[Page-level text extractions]
# # # # #

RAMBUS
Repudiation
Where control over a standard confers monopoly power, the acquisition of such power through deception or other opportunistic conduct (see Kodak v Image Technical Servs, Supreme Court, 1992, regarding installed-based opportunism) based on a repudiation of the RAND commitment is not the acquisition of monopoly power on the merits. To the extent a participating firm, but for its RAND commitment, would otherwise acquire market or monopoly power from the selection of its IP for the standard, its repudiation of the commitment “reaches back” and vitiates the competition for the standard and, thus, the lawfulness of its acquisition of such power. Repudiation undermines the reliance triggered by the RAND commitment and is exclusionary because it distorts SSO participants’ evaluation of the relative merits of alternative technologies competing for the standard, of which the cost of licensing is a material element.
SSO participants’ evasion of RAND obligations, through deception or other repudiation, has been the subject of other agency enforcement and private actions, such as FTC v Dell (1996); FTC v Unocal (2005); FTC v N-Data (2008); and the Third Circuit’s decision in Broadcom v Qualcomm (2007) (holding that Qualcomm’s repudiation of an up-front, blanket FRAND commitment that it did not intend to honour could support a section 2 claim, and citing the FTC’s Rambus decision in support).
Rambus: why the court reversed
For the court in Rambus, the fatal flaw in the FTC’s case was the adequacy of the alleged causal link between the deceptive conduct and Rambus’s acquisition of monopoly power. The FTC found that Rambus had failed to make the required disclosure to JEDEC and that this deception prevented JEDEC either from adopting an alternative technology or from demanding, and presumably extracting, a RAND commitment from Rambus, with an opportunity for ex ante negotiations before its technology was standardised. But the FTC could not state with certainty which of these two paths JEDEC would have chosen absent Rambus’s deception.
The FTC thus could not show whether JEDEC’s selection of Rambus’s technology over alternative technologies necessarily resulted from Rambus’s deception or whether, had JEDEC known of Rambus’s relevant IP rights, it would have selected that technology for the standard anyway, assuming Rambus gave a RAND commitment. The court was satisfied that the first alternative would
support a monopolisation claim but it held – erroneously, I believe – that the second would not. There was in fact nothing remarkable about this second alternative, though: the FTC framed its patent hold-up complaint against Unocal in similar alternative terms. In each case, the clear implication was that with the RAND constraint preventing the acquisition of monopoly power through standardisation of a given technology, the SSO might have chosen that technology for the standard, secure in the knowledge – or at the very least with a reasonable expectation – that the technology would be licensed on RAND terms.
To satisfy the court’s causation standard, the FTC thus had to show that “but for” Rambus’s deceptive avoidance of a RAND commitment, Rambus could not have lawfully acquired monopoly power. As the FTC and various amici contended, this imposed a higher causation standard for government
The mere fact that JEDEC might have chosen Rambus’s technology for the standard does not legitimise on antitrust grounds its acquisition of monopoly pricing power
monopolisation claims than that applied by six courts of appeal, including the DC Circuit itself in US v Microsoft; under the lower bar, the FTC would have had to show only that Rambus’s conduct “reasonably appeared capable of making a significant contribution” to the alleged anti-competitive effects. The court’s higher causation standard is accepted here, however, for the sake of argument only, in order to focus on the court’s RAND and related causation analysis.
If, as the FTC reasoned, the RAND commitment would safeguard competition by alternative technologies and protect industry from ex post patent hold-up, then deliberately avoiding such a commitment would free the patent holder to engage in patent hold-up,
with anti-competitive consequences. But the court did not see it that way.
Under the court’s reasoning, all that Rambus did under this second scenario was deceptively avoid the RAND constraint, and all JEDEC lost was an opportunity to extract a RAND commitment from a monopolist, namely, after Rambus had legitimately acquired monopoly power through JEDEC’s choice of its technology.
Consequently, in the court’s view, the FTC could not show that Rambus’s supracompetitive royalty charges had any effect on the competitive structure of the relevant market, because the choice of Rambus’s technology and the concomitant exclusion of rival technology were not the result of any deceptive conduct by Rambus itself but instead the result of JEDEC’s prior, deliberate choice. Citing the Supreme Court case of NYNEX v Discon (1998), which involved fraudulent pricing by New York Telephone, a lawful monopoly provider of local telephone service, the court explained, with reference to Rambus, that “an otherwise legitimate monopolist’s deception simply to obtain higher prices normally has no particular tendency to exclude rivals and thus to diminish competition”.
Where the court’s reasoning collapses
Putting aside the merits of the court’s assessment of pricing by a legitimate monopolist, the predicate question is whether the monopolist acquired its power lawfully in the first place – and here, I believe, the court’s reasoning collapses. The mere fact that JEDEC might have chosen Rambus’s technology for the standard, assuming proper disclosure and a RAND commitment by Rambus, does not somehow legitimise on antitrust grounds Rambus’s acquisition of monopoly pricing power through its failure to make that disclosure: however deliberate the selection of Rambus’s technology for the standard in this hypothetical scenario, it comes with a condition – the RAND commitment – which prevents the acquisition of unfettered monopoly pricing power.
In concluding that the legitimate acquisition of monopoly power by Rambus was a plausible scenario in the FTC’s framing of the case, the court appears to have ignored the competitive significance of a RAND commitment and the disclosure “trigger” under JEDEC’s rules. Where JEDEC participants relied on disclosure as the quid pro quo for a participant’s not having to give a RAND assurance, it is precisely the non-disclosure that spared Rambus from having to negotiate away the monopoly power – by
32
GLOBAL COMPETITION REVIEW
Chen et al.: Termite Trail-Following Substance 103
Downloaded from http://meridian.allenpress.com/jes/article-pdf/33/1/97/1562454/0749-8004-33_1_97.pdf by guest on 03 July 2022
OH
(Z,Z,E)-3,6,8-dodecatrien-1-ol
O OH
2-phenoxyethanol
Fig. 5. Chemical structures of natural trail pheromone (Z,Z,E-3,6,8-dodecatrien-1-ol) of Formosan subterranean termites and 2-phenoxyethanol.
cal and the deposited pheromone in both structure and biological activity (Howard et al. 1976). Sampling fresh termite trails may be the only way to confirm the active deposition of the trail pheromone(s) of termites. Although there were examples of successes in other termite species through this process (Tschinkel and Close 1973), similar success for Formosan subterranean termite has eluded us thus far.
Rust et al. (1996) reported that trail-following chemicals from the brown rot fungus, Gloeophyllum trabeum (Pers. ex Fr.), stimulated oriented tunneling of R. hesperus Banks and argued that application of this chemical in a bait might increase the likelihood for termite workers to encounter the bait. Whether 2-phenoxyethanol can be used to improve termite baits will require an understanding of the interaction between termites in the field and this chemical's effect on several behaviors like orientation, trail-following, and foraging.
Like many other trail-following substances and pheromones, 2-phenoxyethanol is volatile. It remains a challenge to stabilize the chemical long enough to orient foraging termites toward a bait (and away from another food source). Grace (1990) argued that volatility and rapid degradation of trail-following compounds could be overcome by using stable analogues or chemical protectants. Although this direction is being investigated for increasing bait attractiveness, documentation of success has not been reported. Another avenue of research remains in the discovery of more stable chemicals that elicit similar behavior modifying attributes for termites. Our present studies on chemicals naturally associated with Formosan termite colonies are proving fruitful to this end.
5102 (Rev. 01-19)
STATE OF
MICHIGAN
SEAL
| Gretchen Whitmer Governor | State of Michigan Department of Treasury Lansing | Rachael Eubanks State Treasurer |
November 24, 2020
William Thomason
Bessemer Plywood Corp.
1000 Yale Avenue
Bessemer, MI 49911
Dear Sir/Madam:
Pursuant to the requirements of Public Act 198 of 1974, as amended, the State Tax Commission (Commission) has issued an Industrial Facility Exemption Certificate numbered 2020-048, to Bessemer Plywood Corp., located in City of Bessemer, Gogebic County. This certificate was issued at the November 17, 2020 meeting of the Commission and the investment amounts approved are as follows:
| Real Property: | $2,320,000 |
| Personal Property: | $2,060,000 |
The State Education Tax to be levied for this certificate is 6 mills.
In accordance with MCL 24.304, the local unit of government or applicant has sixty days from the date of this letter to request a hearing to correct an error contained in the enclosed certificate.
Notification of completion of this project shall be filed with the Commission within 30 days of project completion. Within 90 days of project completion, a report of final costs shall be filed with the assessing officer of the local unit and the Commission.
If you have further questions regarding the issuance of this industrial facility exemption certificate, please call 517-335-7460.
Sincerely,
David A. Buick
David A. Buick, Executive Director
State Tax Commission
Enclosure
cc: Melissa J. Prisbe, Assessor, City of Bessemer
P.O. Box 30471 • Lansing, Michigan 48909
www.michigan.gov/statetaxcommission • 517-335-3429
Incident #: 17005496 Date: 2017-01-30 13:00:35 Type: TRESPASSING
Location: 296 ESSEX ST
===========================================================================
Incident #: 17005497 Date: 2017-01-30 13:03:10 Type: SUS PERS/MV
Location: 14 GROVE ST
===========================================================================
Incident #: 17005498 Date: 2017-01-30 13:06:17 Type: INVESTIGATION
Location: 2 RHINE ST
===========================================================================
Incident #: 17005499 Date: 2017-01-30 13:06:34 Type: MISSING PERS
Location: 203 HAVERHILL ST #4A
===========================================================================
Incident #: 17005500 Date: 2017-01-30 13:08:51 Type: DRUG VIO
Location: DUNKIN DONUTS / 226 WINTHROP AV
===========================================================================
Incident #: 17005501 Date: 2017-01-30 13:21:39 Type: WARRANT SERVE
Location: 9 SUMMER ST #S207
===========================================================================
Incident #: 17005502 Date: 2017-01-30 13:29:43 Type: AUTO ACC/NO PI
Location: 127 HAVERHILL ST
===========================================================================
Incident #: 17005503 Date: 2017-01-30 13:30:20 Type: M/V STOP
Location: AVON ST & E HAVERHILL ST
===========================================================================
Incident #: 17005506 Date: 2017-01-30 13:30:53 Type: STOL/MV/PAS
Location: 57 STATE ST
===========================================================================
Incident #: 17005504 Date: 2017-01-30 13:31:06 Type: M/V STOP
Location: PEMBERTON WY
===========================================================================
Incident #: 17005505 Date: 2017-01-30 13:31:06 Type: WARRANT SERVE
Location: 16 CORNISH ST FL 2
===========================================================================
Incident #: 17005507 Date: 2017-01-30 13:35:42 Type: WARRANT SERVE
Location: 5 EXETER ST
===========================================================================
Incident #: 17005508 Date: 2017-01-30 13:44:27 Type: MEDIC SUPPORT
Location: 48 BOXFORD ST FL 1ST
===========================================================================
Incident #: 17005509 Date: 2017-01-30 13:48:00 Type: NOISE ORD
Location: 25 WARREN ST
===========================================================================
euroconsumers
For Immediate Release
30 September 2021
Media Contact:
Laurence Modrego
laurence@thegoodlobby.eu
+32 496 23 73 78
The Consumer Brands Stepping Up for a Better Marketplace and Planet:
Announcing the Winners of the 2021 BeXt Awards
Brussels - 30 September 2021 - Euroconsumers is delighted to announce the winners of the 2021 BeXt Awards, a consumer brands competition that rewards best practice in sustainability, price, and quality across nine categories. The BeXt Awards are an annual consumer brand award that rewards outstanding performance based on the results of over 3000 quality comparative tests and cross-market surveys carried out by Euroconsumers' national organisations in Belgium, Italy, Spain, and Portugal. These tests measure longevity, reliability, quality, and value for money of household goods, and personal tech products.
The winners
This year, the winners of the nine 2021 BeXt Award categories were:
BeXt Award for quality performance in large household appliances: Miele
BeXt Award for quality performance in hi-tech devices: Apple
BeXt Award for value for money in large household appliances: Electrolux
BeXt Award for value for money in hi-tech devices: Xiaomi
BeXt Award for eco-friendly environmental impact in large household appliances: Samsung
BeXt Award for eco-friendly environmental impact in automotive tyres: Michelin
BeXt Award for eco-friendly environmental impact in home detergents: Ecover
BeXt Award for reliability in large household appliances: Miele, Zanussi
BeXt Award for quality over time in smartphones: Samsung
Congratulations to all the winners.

# # # # #

# Aim of the task
Which lines above contain "such"? Show each of them.

# Exercise output
Where control over a standard confers monopoly power, the acquisition of such power through deception or other opportunistic conduct (see Kodak v Image Technical Servs, Supreme Court, 1992, regarding installed-based opportunism) based on a repudiation of the RAND commitment is not the acquisition of monopoly power on the merits. To the extent a participating firm, but for its RAND commitment, would otherwise acquire market or monopoly power from the selection of its IP for the standard, its repudiation of the commitment “reaches back” and vitiates the competition for the standard and, thus, the lawfulness of its acquisition of such power. Repudiation undermines the reliance triggered by the RAND commitment and is exclusionary because it distorts SSO participants’ evaluation of the relative merits of alternative technologies competing for the standard, of which the cost of licensing is a material element.
SSO participants’ evasion of RAND obligations, through deception or other repudiation, has been the subject of other agency enforcement and private actions, such as FTC v Dell (1996); FTC v Unocal (2005); FTC v N-Data (2008); and the Third Circuit’s decision in Broadcom v Qualcomm (2007) (holding that Qualcomm’s repudiation of an up-front, blanket FRAND commitment that it did not intend to honour could support a section 2 claim, and citing the FTC’s Rambus decision in support).
If, as the FTC reasoned, the RAND commitment would safeguard competition by alternative technologies and protect industry from ex post patent hold-up, then deliberately avoiding such a commitment would free the patent holder to engage in patent hold-up,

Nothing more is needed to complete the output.